Your goal: Please copy the listing that follows exactly, leaving out any pictures.

Data section:
#####
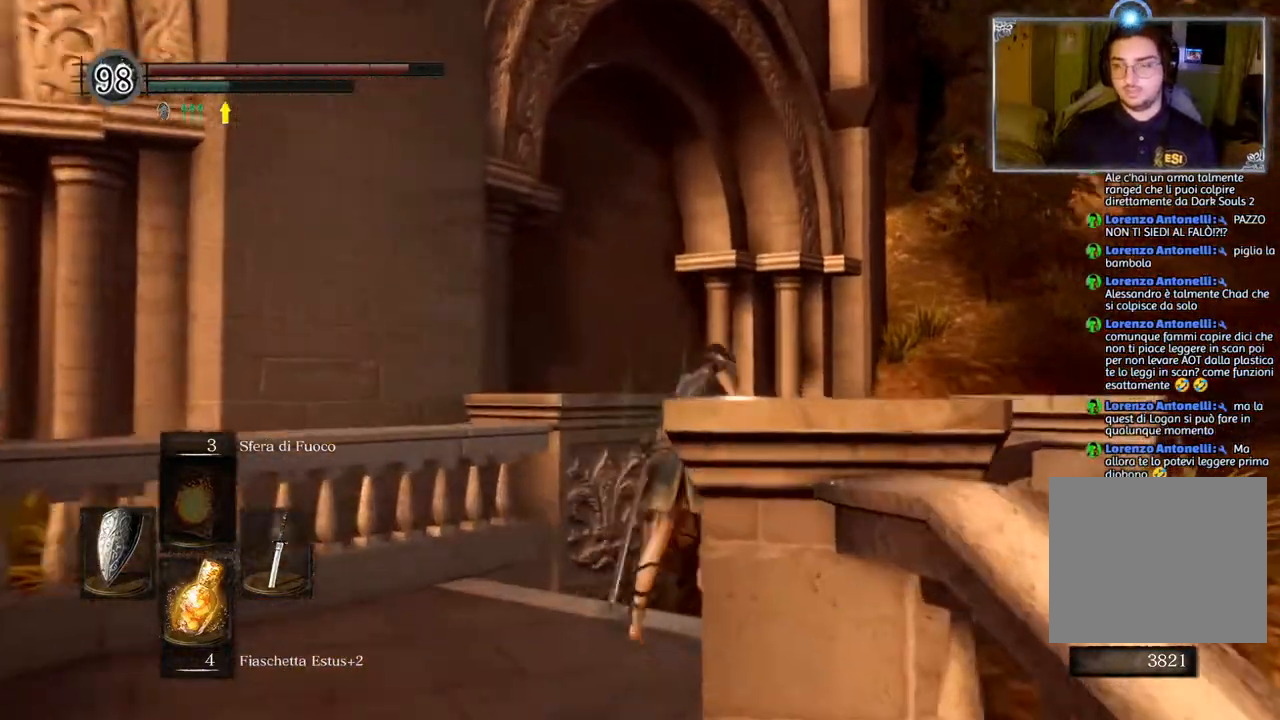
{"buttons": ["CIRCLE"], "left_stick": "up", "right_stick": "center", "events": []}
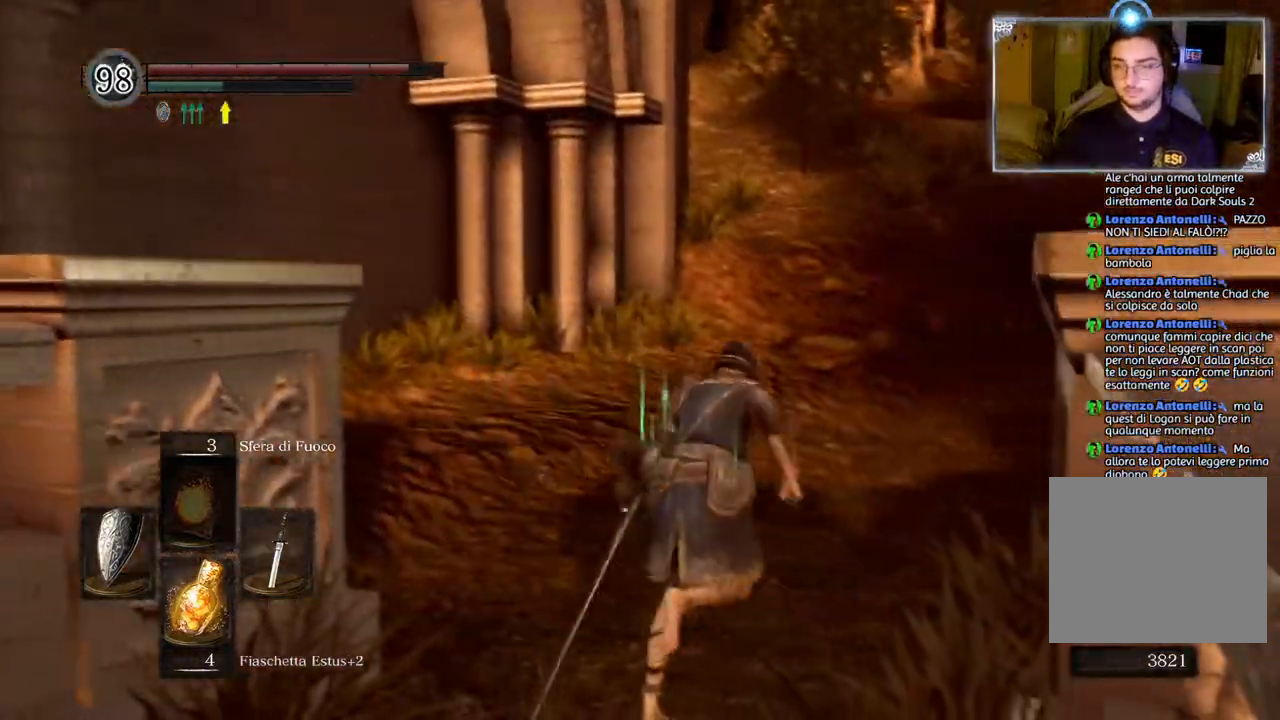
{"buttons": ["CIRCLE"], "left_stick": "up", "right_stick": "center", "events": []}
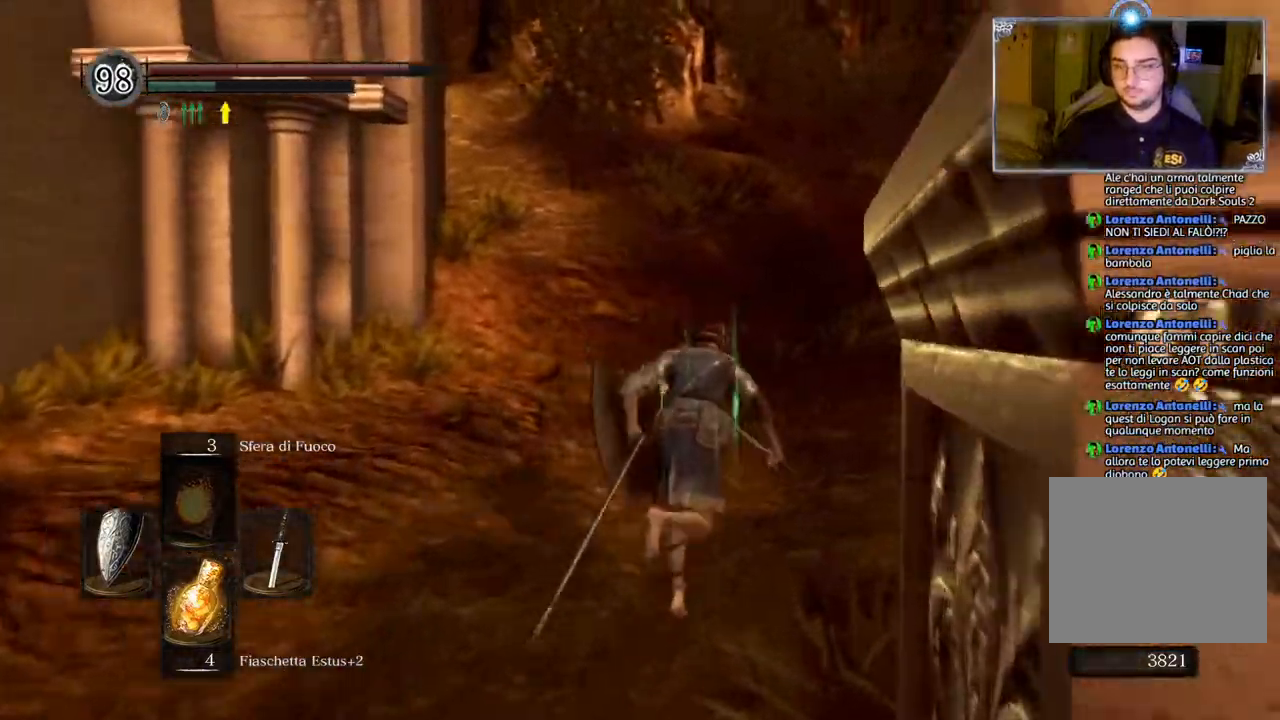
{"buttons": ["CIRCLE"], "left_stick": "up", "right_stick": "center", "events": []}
#####
Result of this task:
{"buttons": ["CIRCLE"], "left_stick": "up", "right_stick": "center", "events": []}
{"buttons": ["CIRCLE"], "left_stick": "up", "right_stick": "center", "events": []}
{"buttons": ["CIRCLE"], "left_stick": "up", "right_stick": "center", "events": []}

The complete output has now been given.